I'm not an expert on Warp but have read articles about it. At one time W2 was a limiting number. I assumed it was for multiple races as the Vulcans took an immediate interest in Archer's engine capabilities in STE.

Additionally, the Cochrane Warp scale had been changed several times. AFAIK, Warp 9.2 is standard max safe warp for Federation starships in 24th century with absolute max at 9.8 with great risk. Right?
 
Dude, it's Star Trek. You have to add a completely fictional person in at the end there. How else are we going to know it's the far future? ;)

That's who this thread is about. The fictional person on the genius list.

It goes Newton, Einstein, Hawking, and Cochrane.
See?

Now someone name the different alien counterparts!
 
Except it doesn't - it's Newton, Einstein, Surak. So you add somebody who's from the past, and has nothing to do with the line of work of the first two even in the broadest possible sense. :devil:

At one time W2 was a limiting number.

Except it wasn't.

1) In ENT, freighters trundled along at less than W2. In TOS, W2 is "still" the limiting number - but only for freighters. It's a type-specific limitation, not an era-specific one.
2) In ENT, a test rig for a W5 engine struggled to reach W2 first. But it would - and then it would have to reach W3 and W4. Doesn't mean lesser, older, more established engines weren't doing W3.9 already when the drama about the W2 tests was unfolding.

AFAIK, Warp 9.2 is standard max safe warp for Federation starships in 24th century with absolute max at 9.8 with great risk. Right?

Not really. Different ships have different limitations. And there's no sharp definition of "safe" warp, it seems: the E-D never does better than warp 9.5 after "Encounter at Farpoint", but in two episodes towards the end of the show, the plot point is made that the ship is doing much more high speed flying than is healthy for her engines, and therefore has to undergo extensive repairs. Slow is good, faster is worse, really fast kills you, but the limits are soft.

Timo Saloniemi
 
Throughout ENT we see species encountering humans who already have >wf5 engines, the Suliban, the Vulcans, the Xindi to name a few. In "The Catwalk" the fact that the NX - 01 is incapable of warp 7 is a surprise to one alien. Yes he later turns out to be deceitful but in no way does it alter the legitimacy of that exchange
 
...In fact it's pretty odd that the heroes only get threatened by enemies whose warp drives are only slightly better than theirs. Why does Earth/the UFP fight with Klingons basically neck to neck? Why doesn't it get steamrollered by somebody who can do warp 9.9992 back in the 2150s already? We know that going faster doesn't make you nicer: the Klingons are a good case in point. So why are all the fast nasties skipping Earth?

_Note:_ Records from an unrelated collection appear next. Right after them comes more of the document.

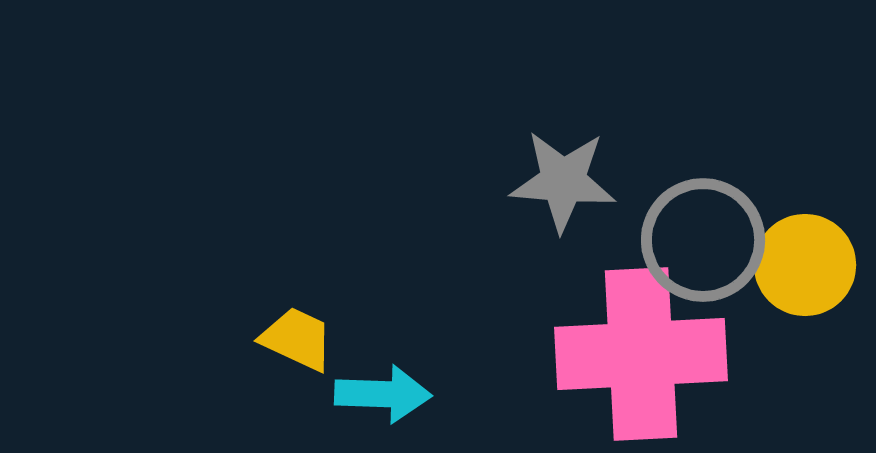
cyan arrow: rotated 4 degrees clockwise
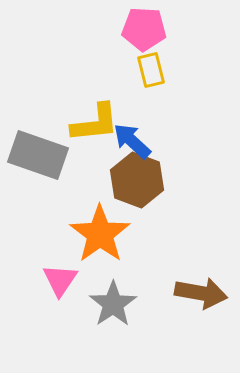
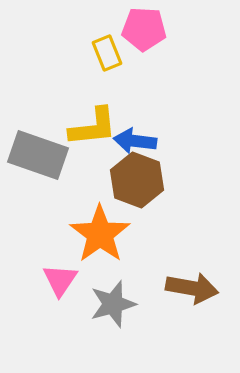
yellow rectangle: moved 44 px left, 17 px up; rotated 8 degrees counterclockwise
yellow L-shape: moved 2 px left, 4 px down
blue arrow: moved 3 px right; rotated 36 degrees counterclockwise
brown arrow: moved 9 px left, 5 px up
gray star: rotated 18 degrees clockwise
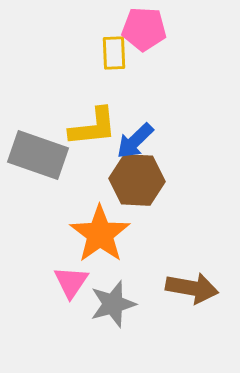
yellow rectangle: moved 7 px right; rotated 20 degrees clockwise
blue arrow: rotated 51 degrees counterclockwise
brown hexagon: rotated 18 degrees counterclockwise
pink triangle: moved 11 px right, 2 px down
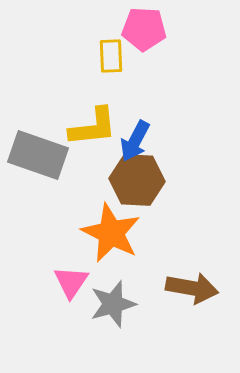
yellow rectangle: moved 3 px left, 3 px down
blue arrow: rotated 18 degrees counterclockwise
orange star: moved 11 px right, 1 px up; rotated 10 degrees counterclockwise
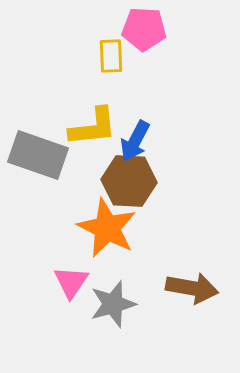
brown hexagon: moved 8 px left, 1 px down
orange star: moved 4 px left, 5 px up
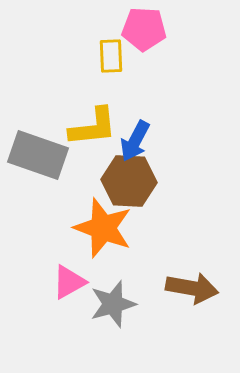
orange star: moved 4 px left; rotated 6 degrees counterclockwise
pink triangle: moved 2 px left; rotated 27 degrees clockwise
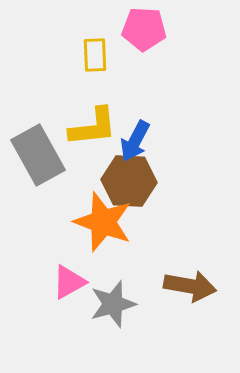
yellow rectangle: moved 16 px left, 1 px up
gray rectangle: rotated 42 degrees clockwise
orange star: moved 6 px up
brown arrow: moved 2 px left, 2 px up
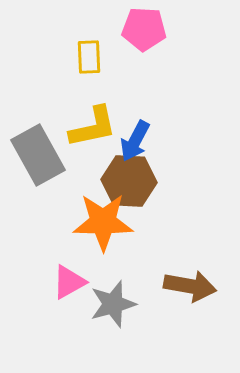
yellow rectangle: moved 6 px left, 2 px down
yellow L-shape: rotated 6 degrees counterclockwise
orange star: rotated 20 degrees counterclockwise
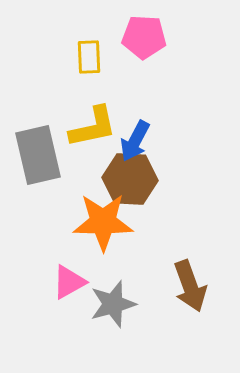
pink pentagon: moved 8 px down
gray rectangle: rotated 16 degrees clockwise
brown hexagon: moved 1 px right, 2 px up
brown arrow: rotated 60 degrees clockwise
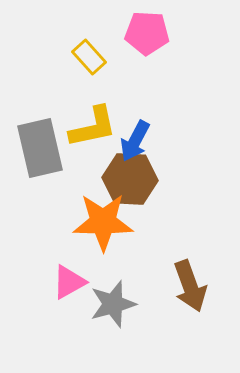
pink pentagon: moved 3 px right, 4 px up
yellow rectangle: rotated 40 degrees counterclockwise
gray rectangle: moved 2 px right, 7 px up
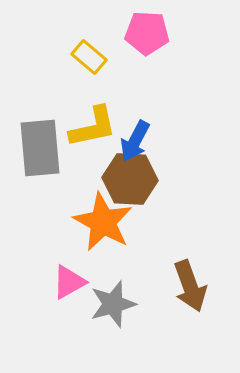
yellow rectangle: rotated 8 degrees counterclockwise
gray rectangle: rotated 8 degrees clockwise
orange star: rotated 28 degrees clockwise
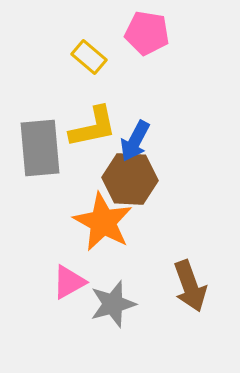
pink pentagon: rotated 6 degrees clockwise
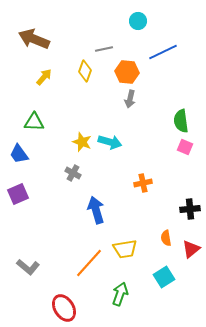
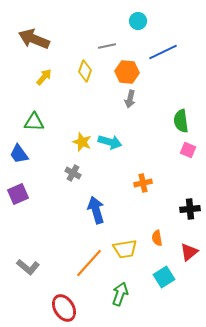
gray line: moved 3 px right, 3 px up
pink square: moved 3 px right, 3 px down
orange semicircle: moved 9 px left
red triangle: moved 2 px left, 3 px down
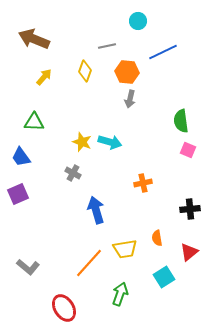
blue trapezoid: moved 2 px right, 3 px down
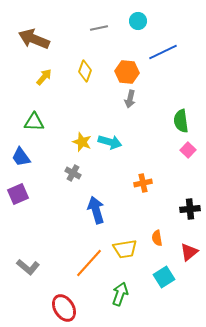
gray line: moved 8 px left, 18 px up
pink square: rotated 21 degrees clockwise
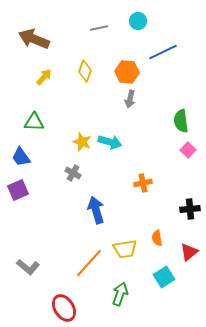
purple square: moved 4 px up
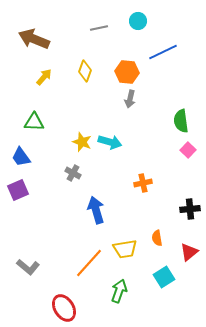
green arrow: moved 1 px left, 3 px up
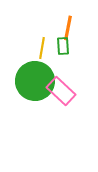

Things might look more reasonable if the underlying concept of Trek really were that Cochrane was the first in the entire galaxy to discover FTL drive, and all the villains got it from him, through suitably criminal means. But then again, they might not. It's IMHO much easier to swallow the competing idea that everything in this galaxy has already been invented a thousand times over, there are cultures out there at every possible level of development (barring local lacunae from oppressive empires collapsing), and that the big hunters prefer to go after the big game, no longer finding merit in petty games such as galactic domination (again barring individual cases such as the Dominion).

Timo Saloniemi
 
I'm missing things probably, but I don 't get the talk about ZC inventing transwarp, when humans don't have transwarp at any point in any series. The Borg have it...

It doesn't make sense that ZC invented it for everybody, or just Earth. Some other planets did have it, but ZC is honored by a much larger area than just Earth. So I say it's inbetween. Cochrane was the first in a fairly large area of space around Earth. We know the Vulcans had it, and they're relatively close by, but I can easily see them keeping warp totally and completely to themselves.

I know "Enterprise" shows Earth as backward compared to all civilizations around it, with everyone having warp already, but I've never been comfortable with that.